Segera setelah menjadi Perdana Menteri, dalam rentang bulan November dan Desember 1945, Sjahrir membangun diplomasi dengan Belanda. Namun strategi diplomasi dengan Belanda tidak serta merta disetujui oleh segenap elemen kelompok masyarakat, termasuk tokoh-tokoh nasional seperti Tan Malaka. Setelah Kabinet Sjahrir mengadakan perundingan dengan Belanda, Tan Malaka membentuk kelompok politik yang tangguh, Persatuan Perjuangan (P.P.), pada bulan Desember 1945. Didukung oleh lebih dari seratus organisasi politik, ekonomi, sosial, dan militer yang menentang kebijakan diplomasi (negosiasi) Kabinet Sjahrir atas Belanda, P.P berhasil melancarkan agenda politik yang membuat Sjahrir mengembalikan mandatnya kepada Presiden Sukarno. Namun, alih-alih memberikan kesempatan kepada P.P. membentuk kabinet baru, Sukarno justru menunjuk Sjahrir untuk membentuk kabinet keduanya. Segera setelah ia kembali menjabat sebagai Perdana Menteri untuk kedua kalinya, Sjahrir bertekad untuk membersihkan jalan untuk menjalankan kebijakannya. Untuk itu, pemerintah yang baru terbentuk mengamankan Tan Malaka dan beberapa anggota penting P.P. pada bulan Maret 1946 (Abdullah 2009: 147-148).
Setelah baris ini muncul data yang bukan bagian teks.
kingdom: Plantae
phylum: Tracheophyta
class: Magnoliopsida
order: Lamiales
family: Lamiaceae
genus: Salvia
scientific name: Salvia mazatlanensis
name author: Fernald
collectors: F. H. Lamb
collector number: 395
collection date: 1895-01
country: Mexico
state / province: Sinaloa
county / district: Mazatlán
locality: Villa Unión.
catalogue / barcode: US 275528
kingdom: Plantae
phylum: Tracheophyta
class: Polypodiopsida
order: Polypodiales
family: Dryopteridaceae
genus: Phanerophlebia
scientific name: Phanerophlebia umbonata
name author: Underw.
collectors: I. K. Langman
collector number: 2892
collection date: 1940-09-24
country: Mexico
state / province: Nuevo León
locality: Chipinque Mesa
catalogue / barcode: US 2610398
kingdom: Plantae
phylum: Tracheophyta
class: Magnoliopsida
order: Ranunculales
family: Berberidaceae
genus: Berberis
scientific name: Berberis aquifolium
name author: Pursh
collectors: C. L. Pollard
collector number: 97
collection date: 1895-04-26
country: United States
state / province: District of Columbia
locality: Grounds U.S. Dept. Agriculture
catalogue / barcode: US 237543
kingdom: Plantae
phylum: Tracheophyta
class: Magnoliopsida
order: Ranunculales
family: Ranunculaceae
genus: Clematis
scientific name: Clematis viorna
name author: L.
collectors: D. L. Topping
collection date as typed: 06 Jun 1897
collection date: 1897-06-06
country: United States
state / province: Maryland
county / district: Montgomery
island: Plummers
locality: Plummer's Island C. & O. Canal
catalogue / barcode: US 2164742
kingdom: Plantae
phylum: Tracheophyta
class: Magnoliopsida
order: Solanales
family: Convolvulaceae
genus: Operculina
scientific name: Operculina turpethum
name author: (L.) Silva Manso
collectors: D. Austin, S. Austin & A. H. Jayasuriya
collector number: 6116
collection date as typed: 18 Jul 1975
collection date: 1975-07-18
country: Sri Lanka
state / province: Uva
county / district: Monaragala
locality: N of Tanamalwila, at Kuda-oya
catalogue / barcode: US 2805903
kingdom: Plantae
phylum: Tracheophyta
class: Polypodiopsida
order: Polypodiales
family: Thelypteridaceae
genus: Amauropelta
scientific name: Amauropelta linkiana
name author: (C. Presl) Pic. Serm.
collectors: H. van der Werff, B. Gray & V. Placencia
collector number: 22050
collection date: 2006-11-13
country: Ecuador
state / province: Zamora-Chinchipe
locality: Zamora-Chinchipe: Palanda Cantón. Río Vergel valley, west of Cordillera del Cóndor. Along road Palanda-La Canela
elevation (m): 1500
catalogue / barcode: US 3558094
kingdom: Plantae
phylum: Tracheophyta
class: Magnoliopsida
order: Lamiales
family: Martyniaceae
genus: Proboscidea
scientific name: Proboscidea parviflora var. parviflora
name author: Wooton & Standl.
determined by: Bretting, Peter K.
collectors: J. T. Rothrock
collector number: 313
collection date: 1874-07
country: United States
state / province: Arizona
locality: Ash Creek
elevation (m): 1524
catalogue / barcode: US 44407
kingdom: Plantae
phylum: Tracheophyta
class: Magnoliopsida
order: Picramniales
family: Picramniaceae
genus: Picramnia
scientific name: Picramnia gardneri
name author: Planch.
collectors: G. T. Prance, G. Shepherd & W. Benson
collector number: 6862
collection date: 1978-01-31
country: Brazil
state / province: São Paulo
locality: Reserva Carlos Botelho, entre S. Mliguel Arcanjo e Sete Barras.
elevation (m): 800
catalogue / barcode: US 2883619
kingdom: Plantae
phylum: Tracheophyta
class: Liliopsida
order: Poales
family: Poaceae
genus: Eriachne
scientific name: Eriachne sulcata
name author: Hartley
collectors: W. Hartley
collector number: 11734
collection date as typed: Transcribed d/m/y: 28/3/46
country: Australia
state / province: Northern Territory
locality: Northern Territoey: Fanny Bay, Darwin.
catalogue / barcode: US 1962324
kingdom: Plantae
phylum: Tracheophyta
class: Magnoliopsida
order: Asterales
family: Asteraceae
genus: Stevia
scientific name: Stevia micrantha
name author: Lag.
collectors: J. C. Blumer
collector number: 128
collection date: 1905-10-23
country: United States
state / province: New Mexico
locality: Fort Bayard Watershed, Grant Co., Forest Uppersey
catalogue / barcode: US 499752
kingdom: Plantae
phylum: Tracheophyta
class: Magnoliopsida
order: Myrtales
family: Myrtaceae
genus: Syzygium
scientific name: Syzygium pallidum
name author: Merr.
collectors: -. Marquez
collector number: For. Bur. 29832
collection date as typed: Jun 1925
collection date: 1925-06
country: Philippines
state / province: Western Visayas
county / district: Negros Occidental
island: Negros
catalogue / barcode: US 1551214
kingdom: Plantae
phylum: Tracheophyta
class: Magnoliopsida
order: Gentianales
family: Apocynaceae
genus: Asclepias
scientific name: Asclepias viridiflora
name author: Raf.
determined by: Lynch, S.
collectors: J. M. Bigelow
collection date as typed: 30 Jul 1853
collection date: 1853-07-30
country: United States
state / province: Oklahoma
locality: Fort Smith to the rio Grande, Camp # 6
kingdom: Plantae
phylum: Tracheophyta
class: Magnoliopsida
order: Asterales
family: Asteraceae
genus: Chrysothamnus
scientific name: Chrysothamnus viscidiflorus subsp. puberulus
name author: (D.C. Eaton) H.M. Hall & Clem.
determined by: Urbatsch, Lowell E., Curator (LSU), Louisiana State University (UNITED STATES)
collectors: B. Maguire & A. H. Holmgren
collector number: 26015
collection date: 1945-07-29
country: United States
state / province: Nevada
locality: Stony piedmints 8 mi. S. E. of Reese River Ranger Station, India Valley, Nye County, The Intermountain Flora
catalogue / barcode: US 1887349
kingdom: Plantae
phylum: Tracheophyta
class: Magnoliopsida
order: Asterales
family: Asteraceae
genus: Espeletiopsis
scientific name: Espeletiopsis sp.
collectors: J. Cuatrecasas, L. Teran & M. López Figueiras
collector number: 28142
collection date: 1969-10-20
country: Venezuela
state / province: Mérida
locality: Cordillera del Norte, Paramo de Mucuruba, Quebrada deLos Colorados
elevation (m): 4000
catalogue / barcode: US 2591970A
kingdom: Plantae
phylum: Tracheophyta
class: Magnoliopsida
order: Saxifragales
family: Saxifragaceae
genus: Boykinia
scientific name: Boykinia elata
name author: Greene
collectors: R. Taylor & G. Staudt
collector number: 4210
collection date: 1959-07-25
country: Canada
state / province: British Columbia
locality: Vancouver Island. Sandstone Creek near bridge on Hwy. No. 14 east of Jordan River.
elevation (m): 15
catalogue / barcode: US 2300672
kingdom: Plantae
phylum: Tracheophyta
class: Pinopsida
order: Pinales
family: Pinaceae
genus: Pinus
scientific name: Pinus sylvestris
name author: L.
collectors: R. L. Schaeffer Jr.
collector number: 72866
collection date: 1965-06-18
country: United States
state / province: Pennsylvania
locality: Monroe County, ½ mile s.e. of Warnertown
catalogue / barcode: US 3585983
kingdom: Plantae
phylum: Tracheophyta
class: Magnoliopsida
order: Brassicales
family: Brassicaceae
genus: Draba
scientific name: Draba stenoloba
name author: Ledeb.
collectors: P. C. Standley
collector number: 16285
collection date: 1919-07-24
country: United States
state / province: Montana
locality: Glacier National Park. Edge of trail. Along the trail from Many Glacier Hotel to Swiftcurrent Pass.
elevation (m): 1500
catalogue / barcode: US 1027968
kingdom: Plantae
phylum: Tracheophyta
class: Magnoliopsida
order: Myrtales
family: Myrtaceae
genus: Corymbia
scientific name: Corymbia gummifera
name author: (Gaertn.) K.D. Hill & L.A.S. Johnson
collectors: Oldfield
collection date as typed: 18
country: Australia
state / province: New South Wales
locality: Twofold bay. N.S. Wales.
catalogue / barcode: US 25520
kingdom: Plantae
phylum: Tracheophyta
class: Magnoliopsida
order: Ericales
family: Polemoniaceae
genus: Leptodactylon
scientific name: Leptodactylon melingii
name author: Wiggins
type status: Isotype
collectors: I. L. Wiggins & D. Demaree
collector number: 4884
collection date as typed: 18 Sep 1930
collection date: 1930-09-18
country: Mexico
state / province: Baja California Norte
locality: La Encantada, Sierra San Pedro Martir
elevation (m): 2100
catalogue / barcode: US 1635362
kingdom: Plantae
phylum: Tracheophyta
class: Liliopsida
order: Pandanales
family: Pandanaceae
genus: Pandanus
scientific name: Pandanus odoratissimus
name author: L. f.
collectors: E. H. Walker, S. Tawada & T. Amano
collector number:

Sejak itu upaya diplomasi semakin gencar dilakukan oleh Sjahrir, dan bahkan menjadi kebijakan utama Republik. Pada bulan Maret 1946 Sjahrir mengadakan pertemuan rahasia dengan Letnan Gubernur Jenderal H.J. van Mook atas dasar kedaulatan de facto Republik Indonesia (hanya sebatas pulau Jawa, Madura, dan Sumatera). Selain terkait kedaulatan Republik Indonesia, pertemuan juga menyepakati beberapa upaya Bersama Belanda-Republik untuk membentuk negara Indonesia federal di dalam suatu uni Belanda-Indonesia (Ricklefs 1993: 223).

Dalam upaya melanjutkan agenda yang telah disepakati kedua belah pihak, diadakan beberapa pertemuan dengan pihak Belanda, masing-masing pada 7, 14, dan 21 Oktober 1946, serta pada 4 November 1946. Namun belum ada titik temu dari serangkaian tersebut sehingga kedua negara sepakat untuk kembali mengadakan perundingan politik pada 12 hingga 15 November 1946 di Linggarjati. Dalam peristiwa yang kemudian dikenal sebagai “Perundingan Linggarjati” ini dihasilkan kesepakatan antara kedua belah pihak terkait posisi kedua negara, yaitu: 1) Pemerintah Belanda mengakui kekuasaan de facto Republik Indonesia atas Jawa, Madura, dan Sumatera; dan 2) Pemerintah Indonesia dan Belanda akan mendirikan Negara Republik Indonesia Serikat (RIS) dan Negara Indonesia Serikat dihubungkan dengan Belanda dalam satu uni Indonesia-Belanda. Hasil kesepakatan baru ditandatangani oleh pemerintah kedua negara pada tanggal 25 Maret 1947 (Sanders 1980:274-86; Nasution 1978).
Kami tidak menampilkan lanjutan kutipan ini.